557 pages
Published 2022
Read from April 13 to April 25
Rating: 4 out of 5
A vast survey of Mesopotamian history, constrained only to the times and places that gave us records inscribed in cuneiform, this book promised it would pay particular attention to the traces of common people normally ignored in such historical surveys: slaves, brewers, artisans, merchants, priestesses, the titular weavers. That’s an irresistible selling line. I went back and forth about whether to invest all that money on buying a tome, but in the end I have no regrets.

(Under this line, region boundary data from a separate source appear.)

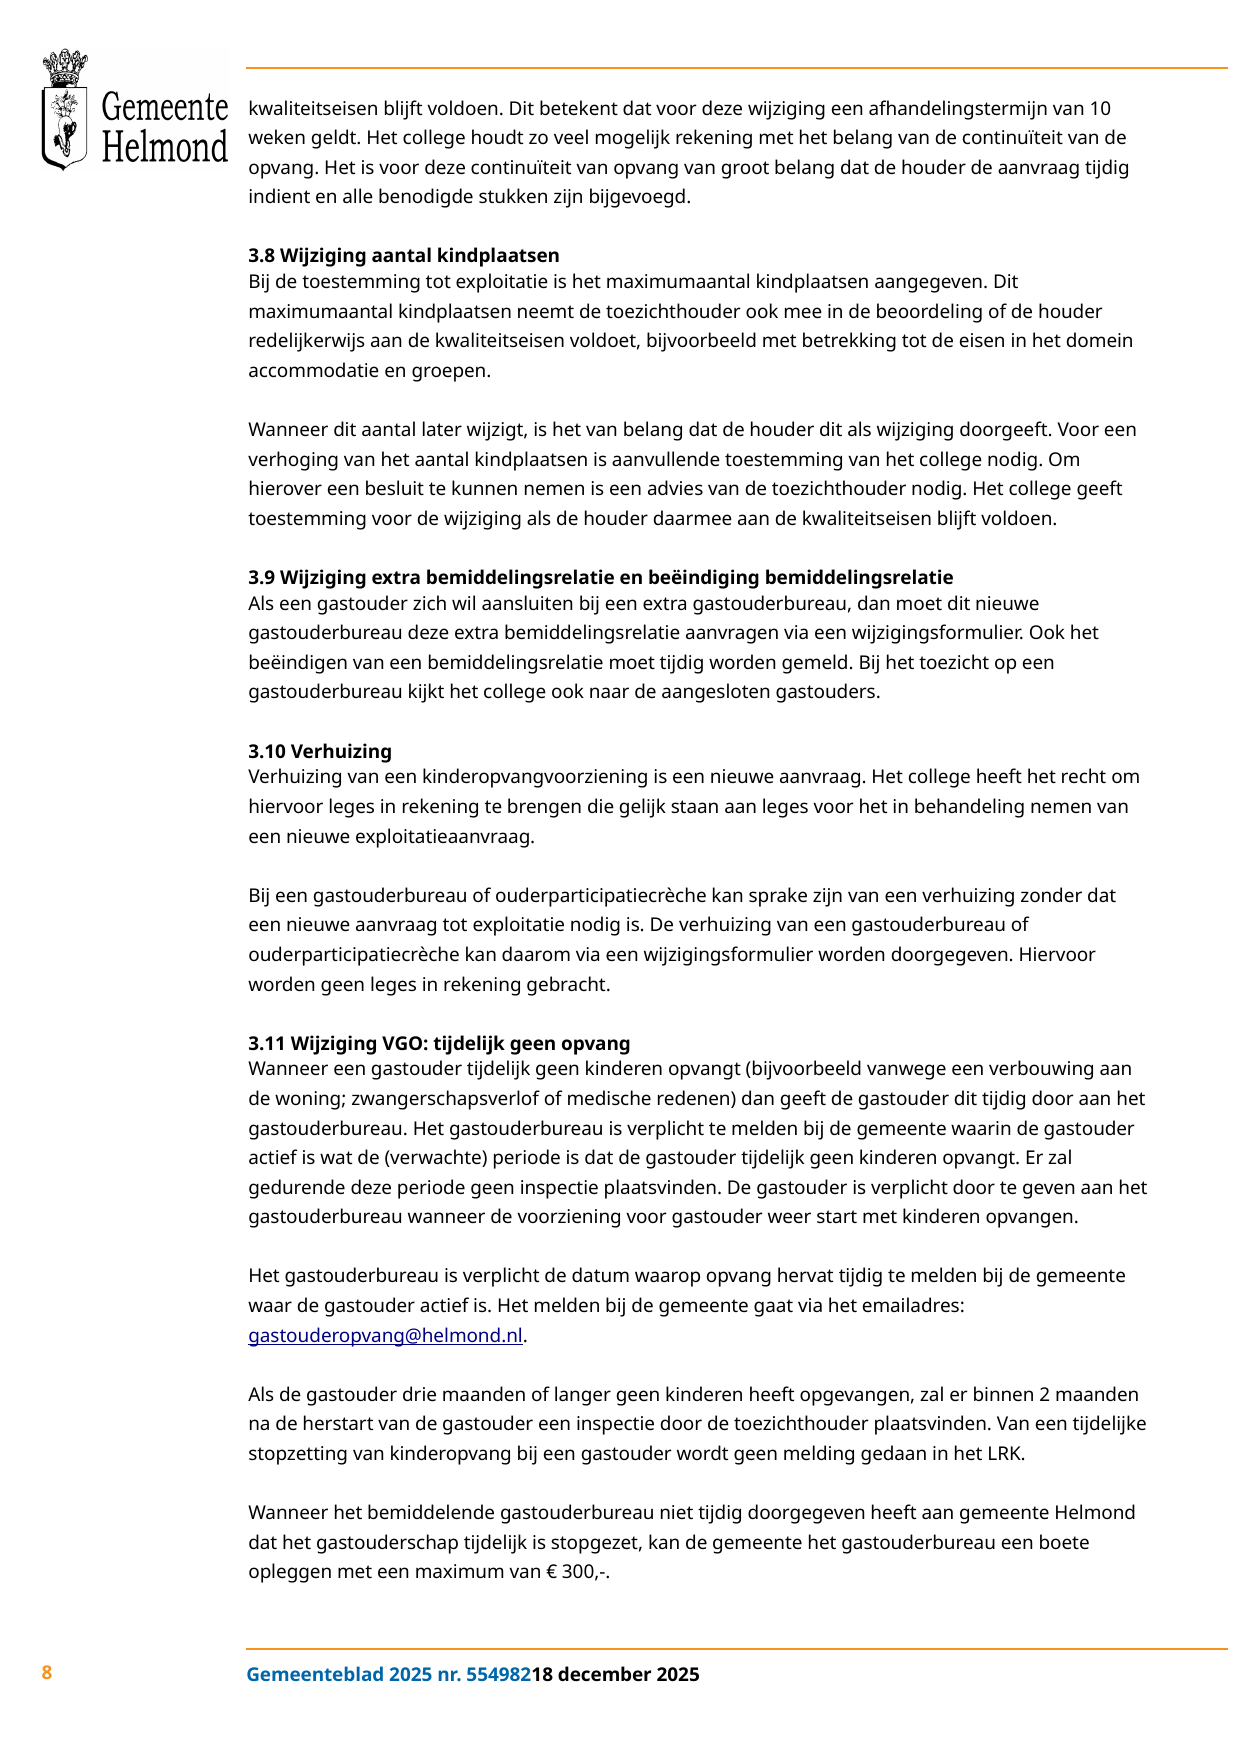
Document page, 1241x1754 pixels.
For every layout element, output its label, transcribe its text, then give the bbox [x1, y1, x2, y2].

text Wanneer dit aantal later wijzigt, is het van belang dat de houder dit als wijziging doorgeeft. Voor een verhoging van het aantal kindplaatsen is aanvullende toestemming van het college nodig. Om hierover een besluit te kunnen nemen is een advies van de toezichthouder nodig. Het college geeft toestemming voor de wijziging als de houder daarmee aan de kwaliteitseisen blijft voldoen. [248, 416, 1152, 531]
text Wanneer een gastouder tijdelijk geen kinderen opvangt (bijvoorbeeld vanwege een verbouwing aan de woning; zwangerschapsverlof of medische redenen) dan geeft de gastouder dit tijdig door aan het gastouderbureau. Het gastouderbureau is verplicht te melden bij de gemeente waarin de gastouder actief is wat de (verwachte) periode is dat de gastouder tijdelijk geen kinderen opvangt. Er zal gedurende deze periode geen inspectie plaatsvinden. De gastouder is verplicht door te geven aan het gastouderbureau wanneer de voorziening voor gastouder weer start met kinderen opvangen. [248, 1056, 1152, 1229]
text 3.10 Verhuizing [248, 738, 1152, 764]
text Bij de toestemming tot exploitatie is het maximumaantal kindplaatsen aangegeven. Dit maximumaantal kindplaatsen neemt de toezichthouder ook mee in de beoordeling of de houder redelijkerwijs aan de kwaliteitseisen voldoet, bijvoorbeeld met betrekking tot de eisen in het domein accommodatie en groepen. [248, 268, 1152, 383]
text Het gastouderbureau is verplicht de datum waarop opvang hervat tijdig te melden bij de gemeente waar de gastouder actief is. Het melden bij de gemeente gaat via het emailadres: gastouderopvang@helmond.nl. [248, 1263, 1152, 1348]
text Verhuizing van een kinderopvangvoorziening is een nieuwe aanvraag. Het college heeft het recht om hiervoor leges in rekening te brengen die gelijk staan aan leges voor het in behandeling nemen van een nieuwe exploitatieaanvraag. [248, 764, 1152, 848]
text Bij een gastouderbureau of ouderparticipatiecrèche kan sprake zijn van een verhuizing zonder dat een nieuwe aanvraag tot exploitatie nodig is. De verhuizing van een gastouderbureau of ouderparticipatiecrèche kan daarom via een wijzigingsformulier worden doorgegeven. Hiervoor worden geen leges in rekening gebracht. [248, 882, 1152, 996]
picture [41, 47, 231, 172]
text kwaliteitseisen blijft voldoen. Dit betekent dat voor deze wijziging een afhandelingstermijn van 10 weken geldt. Het college houdt zo veel mogelijk rekening met het belang van de continuïteit van de opvang. Het is voor deze continuïteit van opvang van groot belang dat de houder de aanvraag tijdig indient en alle benodigde stukken zijn bijgevoegd. [248, 95, 1152, 209]
text 3.11 Wijziging VGO: tijdelijk geen opvang [248, 1030, 1152, 1056]
text 3.8 Wijziging aantal kindplaatsen [248, 243, 1152, 268]
text 3.9 Wijziging extra bemiddelingsrelatie en beëindiging bemiddelingsrelatie [248, 564, 1152, 590]
text Wanneer het bemiddelende gastouderbureau niet tijdig doorgegeven heeft aan gemeente Helmond dat het gastouderschap tijdelijk is stopgezet, kan de gemeente het gastouderbureau een boete opleggen met een maximum van € 300,-. [248, 1499, 1152, 1584]
text Als een gastouder zich wil aansluiten bij een extra gastouderbureau, dan moet dit nieuwe gastouderbureau deze extra bemiddelingsrelatie aanvragen via een wijzigingsformulier. Ook het beëindigen van een bemiddelingsrelatie moet tijdig worden gemeld. Bij het toezicht op een gastouderbureau kijkt het college ook naar de aangesloten gastouders. [248, 590, 1152, 704]
text Als de gastouder drie maanden of langer geen kinderen heeft opgevangen, zal er binnen 2 maanden na de herstart van de gastouder een inspectie door de toezichthouder plaatsvinden. Van een tijdelijke stopzetting van kinderopvang bij een gastouder wordt geen melding gedaan in het LRK. [248, 1381, 1152, 1466]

I might take issue with this book’s execution — Podany spends much (maybe even most) of the book in the company of kings instead of weavers. But all the kings-and-wars bullshit is sadly necessary to relate the rest of this volume to the standard histories we might be taught, a grounding context of empires and conquest that Americans certainly expect from their history books. (Also unfortunate but expected: tying the later chapters in with Biblical “history.”) We could have done with a lot fewer kings here, but it could have been a lot worse.
The fact that Podany spends as much time as she does with common folk and merchants and scribes elevates Weavers far above the likes of, say, Susan Wise Bauer’s The History of the Ancient World, which was all Great Men all the time (and was all the worse for it). Any history book that at least attempts to get away from Great Men narratives deserves accolades.